Epandage de  PESTICIDE  dans vignoble © Ewald Fröch - Fotolia

Pesticides, une trop grande dépendance

Par Cécile Poulain
Mis à jour le 20/02/2014
Publié le 29/01/2014

Rendant de fiers services à la production agricole, les pesticides nous ont entraînés dans une dépendance excessive à leur usage qui porte atteinte à l’environnement et à la santé des hommes. Troisième consommatrice mondiale de ces substances, l’agriculture française doit aujourd’hui trouver des pistes pour réduire son addiction.
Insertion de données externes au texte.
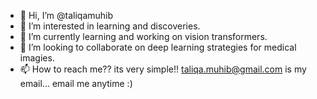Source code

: - 👋 Hi, I’m @taliqamuhib
- 👀 I’m interested in learning and discoveries.
- 🌱 I’m currently learning and working on vision transformers.
- 💞️ I’m looking to collaborate on deep learning strategies for medical imagies.
- 📫 How to reach me?? its very simple!! taliqa.muhib@gmail.com is my email... email me anytime :)

<!---
taliqamuhib/taliqamuhib is a machine learning specialist because its `README.md` (this file) appears on your GitHub profile.
You can click the Preview link to take a look at your changes.
--->
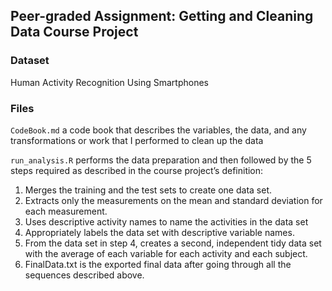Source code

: ## Peer-graded Assignment: Getting and Cleaning Data Course Project

### Dataset
Human Activity Recognition Using Smartphones

### Files
`CodeBook.md` a code book that describes the variables, the data, and any transformations or work that I performed to clean up the data

`run_analysis.R` performs the data preparation and then followed by the 5 steps required as described in the course project’s definition:
1. Merges the training and the test sets to create one data set.
2. Extracts only the measurements on the mean and standard deviation for each measurement.
3. Uses descriptive activity names to name the activities in the data set
4. Appropriately labels the data set with descriptive variable names.
5. From the data set in step 4, creates a second, independent tidy data set with the average of each variable for each activity and each subject.
6. FinalData.txt is the exported final data after going through all the sequences described above.
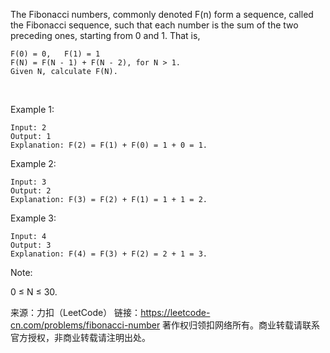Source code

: The Fibonacci numbers, commonly denoted F(n) form a sequence, called the Fibonacci sequence, such that each number is the sum of the two preceding ones, starting from 0 and 1. That is,

    F(0) = 0,   F(1) = 1
    F(N) = F(N - 1) + F(N - 2), for N > 1.
    Given N, calculate F(N).

 

Example 1:

    Input: 2
    Output: 1
    Explanation: F(2) = F(1) + F(0) = 1 + 0 = 1.
Example 2:

    Input: 3
    Output: 2
    Explanation: F(3) = F(2) + F(1) = 1 + 1 = 2.
Example 3:

    Input: 4
    Output: 3
    Explanation: F(4) = F(3) + F(2) = 2 + 1 = 3.


Note:

0 ≤ N ≤ 30.



来源：力扣（LeetCode）
链接：https://leetcode-cn.com/problems/fibonacci-number
著作权归领扣网络所有。商业转载请联系官方授权，非商业转载请注明出处。
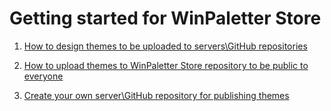 # Getting started for WinPaletter Store

1. [How to design themes to be uploaded to servers\GitHub repositories](https://github.com/Abdelrhman-AK/WinPaletter/blob/master/Documentations/Store/DesigningThemesRules.md)

2. [How to upload themes to WinPaletter Store repository to be public to everyone](https://github.com/Abdelrhman-AK/WinPaletter/blob/master/Documentations/Store/Upload_Help.md)

3. [Create your own server\GitHub repository for publishing themes](https://github.com/Abdelrhman-AK/WinPaletter/blob/master/Documentations/Store/OnlineStoreSource.md)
L’usage des pesticides ou « produits phytosanitaires » a contribué à l’essor considérable des rendements et de la production agricole ces cinquante dernières années. Ils ont constitué également un progrès pour la santé publique dans leur élimination de certains insectes vecteurs de maladies ou de maladies parasitaires meurtrières. Faciles d’accès et d’emploi pour les agriculteurs ou les jardiniers amateurs, ces pesticides se sont révélés efficaces pour lutter contre les mauvaises herbes, champignons ou insectes nuisibles. Ils ont connu un très fort développement devenant, depuis la fin de la guerre, quasiment indispensables pour la plupart des pratiques agricoles. De 1945 à 1985, la consommation de pesticides a doublé tous les dix ans ! Fondant son agriculture sur une grande dépendance à l’utilisation de ces produits phytosanitaires, la France est devenue le troisième consommateur mondial de pesticides et le premier utilisateur en Europe.
Cet usage excessif et systématique est aujourd’hui remis en cause, avec le développement de résistances aux pesticides chez les maladies ou les organismes que l’on souhaitait combattre. Plus préoccupant : ses atteintes aux écosystèmes et à l’homme. Certains pesticides seraient responsables de disparitions d’espèces d’insectes, d’autres provoqueraient des troubles de la reproduction chez certains animaux et des maladies chroniques chez l’homme…  Pour diminuer les besoins de l’agriculture en matières de produits phytosanitaires, l’Inra s’est tourné, dans les années 80 vers les recherches autour de nouveaux modèles agricoles. L’Institut expérimente notamment des modes de cultures alternatifs économes en pesticides en grandes cultures, vigne et vergers de fruits.